Vertical versus Horizontal Polarization
A question frequently asked is: “Would I be better off putting up a horizontal dipole or a vertical?” As usual, the answer is: “It depends.” Here are some factors often found to be helpful in arriving at an answer:
• Is there a “convention” regarding antenna orientation (polarization)? Usually because of historical patterns of usage that have evolved, certain groups have standardized on specific polarizations. The 11-m citizens band, for instance, uses vertical polarization because of the high percentage of vehicular mobile users. As a result, almost all house- or tower-mounted antennas—even multielement Yagis and quads—for 27 MHz are vertically polarized. The same is true for most FM mobile and repeater operation on 2 m and above, whereas weak signal SSB or CW DXing on those bands is accomplished with long-boom, high-gain Yagis employing horizontal polarization. Almost all broadcast television receivers were originally located in residential dwellings, so that service began with horizontal polarization as the standard, today’s video-equipped RVs and limousines notwithstanding. Today some FM broadcasting is done with the transmitted signal split between horizontal and vertical polarization, in recognition of the fact that substantial numbers of antennas in both “flavors” are in use.
• What frequencies do you wish to use? What is your objective for a particular antenna? On the HF bands there is generally a 6-dB ground reflection advantage at each end of the path at higher elevation angles for horizontal antennas, but below about 10 MHz verticals often outperform all but the highest dipoles and beams at low radiation angles. Otherwise, the source polarization is immaterial for skip propagation because the ionosphere tends to randomly rotate the polarization of waves passing through it regardless of what was delivered to it. If you are an inveterate DXer, you will most likely enjoy more success on the MF and lower HF bands with a vertical than with a dipole, but if your principal operating activity is a regional or local network of friends, a low horizontal dipole or loop may be your best choice.
• Are you bothered by local noise sources, and, if so, do they favor one polarization over the other?
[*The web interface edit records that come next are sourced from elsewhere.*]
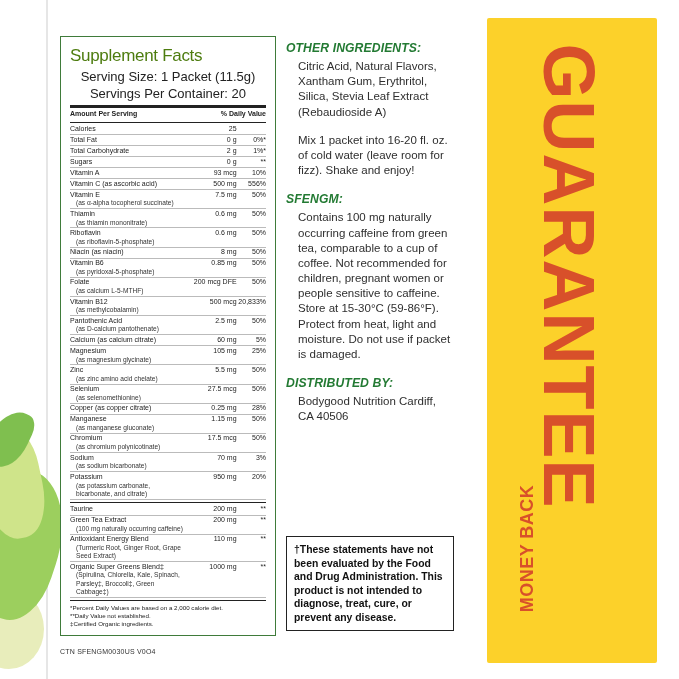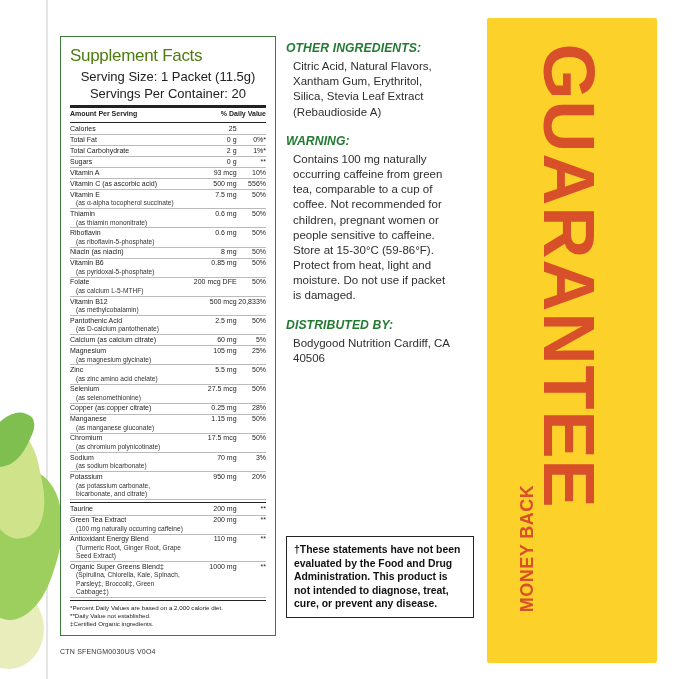--- a/index.html
+++ b/index.html
@@ -115,25 +115,25 @@
     color:#2f2f2f;
   }
   .sec-head {
     color:#237a33;
     font-weight:bold;
     font-size:12.2px;
     letter-spacing:0.1px;
     margin:0 0 3px 0;
     font-style:italic;
   }
-  .sec-body { margin:0 0 13px 7px; }
+  .sec-body { margin:0 0 13px 12px; }
   .disclaimer {
     position:absolute;
     left:286px; top:536px;
-    width:188px;
+    width:168px;
     border:1.6px solid #222;
     padding:6px 7px;
     font-size:10.4px;
     font-weight:bold;
     line-height:1.3;
     color:#111;
     box-sizing:border-box;
   }
 
   
@@ -346,22 +346,23 @@
         <div>‡Certified Organic ingredients.</div>
       </div>
   </div>
 
   <div class="lot">CTN SFENGM0030US V0O4</div>
 
   <div class="info-col">
     <div class="sec-head">OTHER INGREDIENTS:</div>
     <div class="sec-body">Citric Acid, Natural Flavors, Xantham Gum, Erythritol, Silica, Stevia Leaf Extract (Rebaudioside A)</div>
 
-
-    <div class="sec-head">WARNING:</div>
+    <div class="sec-body">Mix 1 packet into 16-20 fl. oz. of cold water (leave room for fizz). Shake and enjoy!</div>
+
+    <div class="sec-head">SFENGM:</div>
     <div class="sec-body">Contains 100 mg naturally occurring caffeine from green tea, comparable to a cup of coffee. Not recommended for children, pregnant women or people sensitive to caffeine. Store at 15-30°C (59-86°F). Protect from heat, light and moisture. Do not use if packet is damaged.</div>
 
     <div class="sec-head">DISTRIBUTED BY:</div>
     <div class="sec-body">Bodygood Nutrition Cardiff, CA 40506</div>
   </div>
 
   <div class="disclaimer">†These statements have not been evaluated by the Food and Drug Administration. This product is not intended to diagnose, treat, cure, or prevent any disease.</div>
 
   <div class="band">
     <div class="guarantee">GUARANTEE</div>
If you can effect an improvement in received signal-to-noise ratio (SNR) through the proper choice of polarization, that may be the single most important factor for your specific installation.
• What space or support limitations do you have? A treeless residential backyard may be better suited for an 80-m ground-mounted λ/4 vertical than for a λ/2 dipole, while some college dormitory residents have had great success with a simple dipole or end-fed longwire stretched from rooftop to rooftop across the courtyard below.
Perhaps the best answer to this question is: “Put up at least one of each!” Some years ago the author had both a dipole and an elevated ground-plane vertical for 40 m behind his house. In actual use, there were “dipole nights” and “vertical nights” on 40, with received signal strength differences on transatlantic paths shifting back and forth between the two antennas from night to night by as much as 20 dB! No one antenna can do it all; if you have the space and the time to put up two or more antennas.
Supporting the Vertical Antenna
Verticals for frequencies below about 5 MHz are substantial structures; their support requirements are akin to those of 60-ft or greater towers. Therefore, information on supporting verticals for the MF and lower HF bands is found in Chap. 29 (“Towers”).
Above 5 MHz, supporting a λ/4 vertical is a much simpler task. For these antennas, the techniques of Chap. 28 (“Supports for Wires and Verticals”) are typical.